Erem: Türk markaları yurt dışında hızla çoğalsın, satış noktalarının menüleri, rafları Türkiye’de üretilen ürünlerle dolsun…
Özetle; Ekonomi Bakanlığı bir Türk markasının yurt dışında ‘Master Franchise’ haklarını alabilecek yabancıya da teşvik vermelidir. Bu tür ‘yabancı-yerel yatırımcı’ da bir türlü, dolaylı bile olsa, desteklenmelidir ki, Türk markaları dünyaya açılsın. Muhtemelen yetkililer “Mevzuatımız bir yabancıya teşvik vermeyi kapsamıyor, bunun yerine biz zaten Turquality kapsamında markalarımıza bu teşvikleri veriyoruz” diyeceklerdir, ancak buradaki nüans, gerekli mevzuat düzenlemesinin yapılarak, Türk markalarının yabancı ülkelerde yayılmasını sağlayabilecek “yabancılara” uygun teşviklerin verilebilmesidir.
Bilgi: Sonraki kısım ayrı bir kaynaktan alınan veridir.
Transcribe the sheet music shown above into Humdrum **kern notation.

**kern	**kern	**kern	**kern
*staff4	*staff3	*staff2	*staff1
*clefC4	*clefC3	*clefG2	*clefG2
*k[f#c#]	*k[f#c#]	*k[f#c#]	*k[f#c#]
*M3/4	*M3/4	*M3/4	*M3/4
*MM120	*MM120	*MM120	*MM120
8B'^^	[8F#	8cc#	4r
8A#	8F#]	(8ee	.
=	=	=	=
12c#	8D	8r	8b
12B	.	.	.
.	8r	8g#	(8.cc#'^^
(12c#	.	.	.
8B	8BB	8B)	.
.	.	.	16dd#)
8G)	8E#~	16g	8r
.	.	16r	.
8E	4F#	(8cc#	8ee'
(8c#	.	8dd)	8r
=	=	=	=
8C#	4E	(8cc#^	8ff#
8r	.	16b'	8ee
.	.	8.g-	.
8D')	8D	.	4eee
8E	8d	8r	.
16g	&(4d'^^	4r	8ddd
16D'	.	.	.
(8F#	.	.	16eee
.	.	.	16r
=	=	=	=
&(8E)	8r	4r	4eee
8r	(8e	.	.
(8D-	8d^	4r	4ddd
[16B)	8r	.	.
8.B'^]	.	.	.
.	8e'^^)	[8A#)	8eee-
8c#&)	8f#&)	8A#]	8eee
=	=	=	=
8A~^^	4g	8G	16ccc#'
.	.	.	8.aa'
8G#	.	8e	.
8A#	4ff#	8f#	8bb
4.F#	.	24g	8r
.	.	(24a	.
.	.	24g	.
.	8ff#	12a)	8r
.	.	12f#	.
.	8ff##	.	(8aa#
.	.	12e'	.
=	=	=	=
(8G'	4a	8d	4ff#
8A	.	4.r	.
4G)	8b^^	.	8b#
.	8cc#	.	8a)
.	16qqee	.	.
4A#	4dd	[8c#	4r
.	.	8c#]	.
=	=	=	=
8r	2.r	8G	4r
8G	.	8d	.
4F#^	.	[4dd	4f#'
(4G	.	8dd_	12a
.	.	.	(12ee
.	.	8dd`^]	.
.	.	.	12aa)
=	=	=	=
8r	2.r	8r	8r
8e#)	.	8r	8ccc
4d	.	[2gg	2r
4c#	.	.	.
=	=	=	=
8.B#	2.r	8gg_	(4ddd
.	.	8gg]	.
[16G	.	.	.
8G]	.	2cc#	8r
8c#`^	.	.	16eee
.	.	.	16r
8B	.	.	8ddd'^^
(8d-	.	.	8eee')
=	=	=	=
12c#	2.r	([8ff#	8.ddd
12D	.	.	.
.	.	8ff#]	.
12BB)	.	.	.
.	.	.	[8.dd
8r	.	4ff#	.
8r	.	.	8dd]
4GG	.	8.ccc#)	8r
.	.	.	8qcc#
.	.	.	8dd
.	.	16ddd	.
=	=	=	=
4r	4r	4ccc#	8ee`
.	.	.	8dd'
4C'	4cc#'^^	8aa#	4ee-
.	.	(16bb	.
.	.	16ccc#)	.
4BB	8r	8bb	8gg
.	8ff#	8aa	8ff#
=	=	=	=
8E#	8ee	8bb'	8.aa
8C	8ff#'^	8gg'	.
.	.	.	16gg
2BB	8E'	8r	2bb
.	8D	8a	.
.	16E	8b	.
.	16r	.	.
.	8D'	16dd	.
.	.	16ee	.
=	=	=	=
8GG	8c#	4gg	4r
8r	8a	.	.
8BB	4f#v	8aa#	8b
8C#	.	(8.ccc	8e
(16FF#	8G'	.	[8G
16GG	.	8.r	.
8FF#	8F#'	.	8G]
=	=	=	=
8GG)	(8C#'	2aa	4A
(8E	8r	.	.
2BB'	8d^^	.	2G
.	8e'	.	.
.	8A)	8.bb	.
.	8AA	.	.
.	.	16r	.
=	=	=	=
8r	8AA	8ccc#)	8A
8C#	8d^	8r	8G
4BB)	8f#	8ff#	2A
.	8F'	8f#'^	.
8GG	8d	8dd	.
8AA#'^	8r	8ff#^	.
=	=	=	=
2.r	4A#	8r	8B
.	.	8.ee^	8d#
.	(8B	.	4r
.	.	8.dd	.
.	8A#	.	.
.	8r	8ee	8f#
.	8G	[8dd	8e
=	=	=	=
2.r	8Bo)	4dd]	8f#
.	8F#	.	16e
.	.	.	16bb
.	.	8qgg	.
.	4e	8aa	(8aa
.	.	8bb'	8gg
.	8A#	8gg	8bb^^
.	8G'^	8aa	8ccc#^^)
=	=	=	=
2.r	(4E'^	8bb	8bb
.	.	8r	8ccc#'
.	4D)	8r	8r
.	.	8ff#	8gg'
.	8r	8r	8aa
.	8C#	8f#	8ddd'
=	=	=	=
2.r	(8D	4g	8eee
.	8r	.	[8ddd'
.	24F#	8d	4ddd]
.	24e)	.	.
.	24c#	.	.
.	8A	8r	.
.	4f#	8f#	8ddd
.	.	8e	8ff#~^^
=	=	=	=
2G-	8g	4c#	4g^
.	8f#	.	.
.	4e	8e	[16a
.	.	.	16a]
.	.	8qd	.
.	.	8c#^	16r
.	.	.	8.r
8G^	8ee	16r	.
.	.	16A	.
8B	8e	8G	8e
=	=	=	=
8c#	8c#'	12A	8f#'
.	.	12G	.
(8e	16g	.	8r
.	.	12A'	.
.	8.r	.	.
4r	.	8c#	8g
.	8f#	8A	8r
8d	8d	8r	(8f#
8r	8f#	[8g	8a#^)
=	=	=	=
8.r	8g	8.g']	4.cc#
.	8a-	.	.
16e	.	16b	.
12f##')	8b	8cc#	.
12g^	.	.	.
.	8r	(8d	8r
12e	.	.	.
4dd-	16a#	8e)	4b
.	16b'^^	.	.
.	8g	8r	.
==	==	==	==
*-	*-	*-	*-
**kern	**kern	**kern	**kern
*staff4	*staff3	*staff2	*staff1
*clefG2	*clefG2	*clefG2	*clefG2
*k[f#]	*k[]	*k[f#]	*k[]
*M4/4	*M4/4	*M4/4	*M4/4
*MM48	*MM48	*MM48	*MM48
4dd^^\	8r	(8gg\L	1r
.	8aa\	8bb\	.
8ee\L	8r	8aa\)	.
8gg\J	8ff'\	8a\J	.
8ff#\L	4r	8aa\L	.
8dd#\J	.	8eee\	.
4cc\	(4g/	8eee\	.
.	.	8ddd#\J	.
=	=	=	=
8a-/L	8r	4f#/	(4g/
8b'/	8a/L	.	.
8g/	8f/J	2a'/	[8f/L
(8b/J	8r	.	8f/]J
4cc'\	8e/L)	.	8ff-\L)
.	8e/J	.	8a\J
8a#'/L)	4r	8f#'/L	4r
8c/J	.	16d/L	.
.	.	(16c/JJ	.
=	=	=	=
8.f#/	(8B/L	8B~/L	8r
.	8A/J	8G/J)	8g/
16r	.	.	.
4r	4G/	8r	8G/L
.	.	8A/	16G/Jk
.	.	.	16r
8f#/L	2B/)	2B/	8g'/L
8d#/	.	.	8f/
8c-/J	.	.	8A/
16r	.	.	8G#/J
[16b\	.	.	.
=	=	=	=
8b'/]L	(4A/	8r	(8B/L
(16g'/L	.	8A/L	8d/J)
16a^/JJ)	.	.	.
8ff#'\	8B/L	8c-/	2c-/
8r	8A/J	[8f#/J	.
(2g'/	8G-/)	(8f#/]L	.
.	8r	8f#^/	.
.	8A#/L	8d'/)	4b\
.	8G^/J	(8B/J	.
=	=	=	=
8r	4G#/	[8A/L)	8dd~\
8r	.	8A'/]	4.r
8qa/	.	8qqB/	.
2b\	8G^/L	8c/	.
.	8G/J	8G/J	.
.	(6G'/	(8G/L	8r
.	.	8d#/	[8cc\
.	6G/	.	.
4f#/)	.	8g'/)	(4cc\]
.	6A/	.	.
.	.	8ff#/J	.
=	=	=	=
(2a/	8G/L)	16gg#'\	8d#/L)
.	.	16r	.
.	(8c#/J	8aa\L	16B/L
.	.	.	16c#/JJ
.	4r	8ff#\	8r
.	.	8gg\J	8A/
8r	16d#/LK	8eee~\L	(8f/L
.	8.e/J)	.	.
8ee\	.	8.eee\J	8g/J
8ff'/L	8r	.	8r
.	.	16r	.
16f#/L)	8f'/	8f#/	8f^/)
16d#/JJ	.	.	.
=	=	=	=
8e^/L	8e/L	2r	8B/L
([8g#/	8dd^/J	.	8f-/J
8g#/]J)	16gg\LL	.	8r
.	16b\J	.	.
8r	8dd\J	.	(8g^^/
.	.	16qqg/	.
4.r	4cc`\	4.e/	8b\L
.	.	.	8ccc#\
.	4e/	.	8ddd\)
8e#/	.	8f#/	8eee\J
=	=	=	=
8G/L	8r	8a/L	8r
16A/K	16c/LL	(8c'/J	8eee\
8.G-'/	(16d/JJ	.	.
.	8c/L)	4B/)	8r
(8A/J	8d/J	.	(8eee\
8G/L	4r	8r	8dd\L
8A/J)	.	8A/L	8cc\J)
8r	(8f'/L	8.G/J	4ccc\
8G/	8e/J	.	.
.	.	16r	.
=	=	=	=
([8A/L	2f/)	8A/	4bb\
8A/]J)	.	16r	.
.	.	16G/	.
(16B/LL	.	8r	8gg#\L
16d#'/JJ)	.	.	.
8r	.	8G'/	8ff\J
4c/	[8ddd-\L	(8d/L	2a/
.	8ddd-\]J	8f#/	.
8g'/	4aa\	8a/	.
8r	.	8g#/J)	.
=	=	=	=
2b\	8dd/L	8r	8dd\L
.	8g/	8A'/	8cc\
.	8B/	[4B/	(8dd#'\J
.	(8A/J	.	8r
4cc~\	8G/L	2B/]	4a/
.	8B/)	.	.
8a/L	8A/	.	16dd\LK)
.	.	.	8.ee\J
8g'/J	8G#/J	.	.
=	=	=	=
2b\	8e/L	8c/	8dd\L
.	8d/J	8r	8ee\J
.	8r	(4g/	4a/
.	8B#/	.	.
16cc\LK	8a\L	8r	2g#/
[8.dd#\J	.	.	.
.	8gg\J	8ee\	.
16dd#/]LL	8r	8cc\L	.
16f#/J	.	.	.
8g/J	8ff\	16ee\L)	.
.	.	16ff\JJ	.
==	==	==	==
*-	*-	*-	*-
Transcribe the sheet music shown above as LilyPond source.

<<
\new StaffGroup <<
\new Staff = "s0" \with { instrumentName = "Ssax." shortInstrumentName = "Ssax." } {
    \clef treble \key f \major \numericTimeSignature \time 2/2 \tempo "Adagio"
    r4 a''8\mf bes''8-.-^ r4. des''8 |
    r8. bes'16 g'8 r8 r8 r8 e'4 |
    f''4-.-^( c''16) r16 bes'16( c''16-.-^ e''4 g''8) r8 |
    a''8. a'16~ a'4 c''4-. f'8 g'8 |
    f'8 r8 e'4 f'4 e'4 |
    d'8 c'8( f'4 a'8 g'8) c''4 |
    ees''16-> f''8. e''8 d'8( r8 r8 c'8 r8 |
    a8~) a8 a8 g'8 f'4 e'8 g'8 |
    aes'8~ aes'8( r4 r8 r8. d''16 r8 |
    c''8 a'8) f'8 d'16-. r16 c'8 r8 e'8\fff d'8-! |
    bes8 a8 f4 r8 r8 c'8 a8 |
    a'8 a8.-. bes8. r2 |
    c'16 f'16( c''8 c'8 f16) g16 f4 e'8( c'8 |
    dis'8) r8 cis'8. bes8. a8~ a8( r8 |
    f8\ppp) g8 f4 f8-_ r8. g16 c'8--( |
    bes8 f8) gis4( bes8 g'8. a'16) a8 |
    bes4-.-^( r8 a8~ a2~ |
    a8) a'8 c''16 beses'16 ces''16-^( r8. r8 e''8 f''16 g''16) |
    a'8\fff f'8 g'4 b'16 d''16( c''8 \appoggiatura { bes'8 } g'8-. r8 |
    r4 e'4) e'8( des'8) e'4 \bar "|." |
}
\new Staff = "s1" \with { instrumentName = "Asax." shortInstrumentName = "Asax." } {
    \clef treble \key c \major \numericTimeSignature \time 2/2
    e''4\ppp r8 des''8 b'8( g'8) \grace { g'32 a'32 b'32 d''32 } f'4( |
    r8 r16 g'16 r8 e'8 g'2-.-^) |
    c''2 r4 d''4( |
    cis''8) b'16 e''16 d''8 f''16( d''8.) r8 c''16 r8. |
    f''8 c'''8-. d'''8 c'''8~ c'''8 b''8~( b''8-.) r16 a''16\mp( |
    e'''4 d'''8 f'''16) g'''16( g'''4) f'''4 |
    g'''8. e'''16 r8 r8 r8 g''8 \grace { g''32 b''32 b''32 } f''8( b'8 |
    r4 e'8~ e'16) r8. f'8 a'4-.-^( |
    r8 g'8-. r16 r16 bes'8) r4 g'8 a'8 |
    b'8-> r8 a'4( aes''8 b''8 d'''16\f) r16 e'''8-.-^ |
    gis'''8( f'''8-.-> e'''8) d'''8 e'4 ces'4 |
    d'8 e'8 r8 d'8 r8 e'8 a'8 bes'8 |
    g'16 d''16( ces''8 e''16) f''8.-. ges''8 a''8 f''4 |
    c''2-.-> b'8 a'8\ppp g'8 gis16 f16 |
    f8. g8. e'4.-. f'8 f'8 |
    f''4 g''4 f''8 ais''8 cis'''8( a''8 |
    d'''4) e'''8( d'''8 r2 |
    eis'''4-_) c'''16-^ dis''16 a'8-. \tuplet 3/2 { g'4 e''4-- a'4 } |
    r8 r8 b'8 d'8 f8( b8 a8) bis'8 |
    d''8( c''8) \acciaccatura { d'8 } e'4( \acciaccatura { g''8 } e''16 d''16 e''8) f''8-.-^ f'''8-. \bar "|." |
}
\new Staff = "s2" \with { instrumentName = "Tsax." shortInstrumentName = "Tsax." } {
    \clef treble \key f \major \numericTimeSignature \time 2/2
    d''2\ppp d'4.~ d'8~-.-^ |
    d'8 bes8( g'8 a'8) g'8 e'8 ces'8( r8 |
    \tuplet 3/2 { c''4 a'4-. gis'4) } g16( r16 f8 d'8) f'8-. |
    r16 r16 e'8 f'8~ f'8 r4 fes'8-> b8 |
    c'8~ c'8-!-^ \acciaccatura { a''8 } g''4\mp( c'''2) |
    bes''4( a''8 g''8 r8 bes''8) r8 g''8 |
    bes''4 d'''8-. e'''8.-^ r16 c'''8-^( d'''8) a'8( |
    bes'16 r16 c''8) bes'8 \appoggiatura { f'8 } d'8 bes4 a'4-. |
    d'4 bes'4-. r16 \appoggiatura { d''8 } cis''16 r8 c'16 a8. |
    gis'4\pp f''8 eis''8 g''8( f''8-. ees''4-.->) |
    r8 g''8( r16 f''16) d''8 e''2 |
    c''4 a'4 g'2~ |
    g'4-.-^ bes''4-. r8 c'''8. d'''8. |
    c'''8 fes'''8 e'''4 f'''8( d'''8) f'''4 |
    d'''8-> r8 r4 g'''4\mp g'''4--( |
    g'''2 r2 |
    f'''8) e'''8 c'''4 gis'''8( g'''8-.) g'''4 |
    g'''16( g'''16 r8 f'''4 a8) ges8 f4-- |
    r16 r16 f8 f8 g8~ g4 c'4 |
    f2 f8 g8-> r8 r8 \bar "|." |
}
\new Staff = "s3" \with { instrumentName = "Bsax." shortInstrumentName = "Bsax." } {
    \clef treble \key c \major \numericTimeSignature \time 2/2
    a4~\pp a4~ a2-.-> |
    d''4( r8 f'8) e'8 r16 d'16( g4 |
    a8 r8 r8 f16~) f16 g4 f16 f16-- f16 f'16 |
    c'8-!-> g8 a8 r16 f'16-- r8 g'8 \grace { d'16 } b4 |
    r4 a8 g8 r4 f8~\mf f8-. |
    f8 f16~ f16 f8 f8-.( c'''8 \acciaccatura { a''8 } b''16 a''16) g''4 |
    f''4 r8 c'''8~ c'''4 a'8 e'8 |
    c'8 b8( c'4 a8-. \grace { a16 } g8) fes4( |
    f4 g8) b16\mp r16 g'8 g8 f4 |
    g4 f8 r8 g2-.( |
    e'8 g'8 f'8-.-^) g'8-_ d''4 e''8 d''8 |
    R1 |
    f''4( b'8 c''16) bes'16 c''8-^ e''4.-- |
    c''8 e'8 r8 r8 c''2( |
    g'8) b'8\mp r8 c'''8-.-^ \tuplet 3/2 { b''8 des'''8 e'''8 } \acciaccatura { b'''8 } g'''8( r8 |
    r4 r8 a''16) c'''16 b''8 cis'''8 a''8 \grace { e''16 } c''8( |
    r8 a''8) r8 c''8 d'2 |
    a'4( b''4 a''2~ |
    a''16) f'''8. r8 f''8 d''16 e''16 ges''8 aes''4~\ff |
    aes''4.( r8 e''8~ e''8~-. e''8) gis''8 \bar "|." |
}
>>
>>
Mesela; Teşvik alacak yabancıya bir yıl içinde en az üç mağazanın açılması şartı getirilebilir, şarta bağlı bu teşvik, marka sahibi Türk firması üzerinden uygulanabilir… Yabancıya dolaylı olarak verilecek bu teşvik şartları itibariyle, Turquality programına göre daha kolay ve hızlı sonuç verecek bir programı hak etmektedir.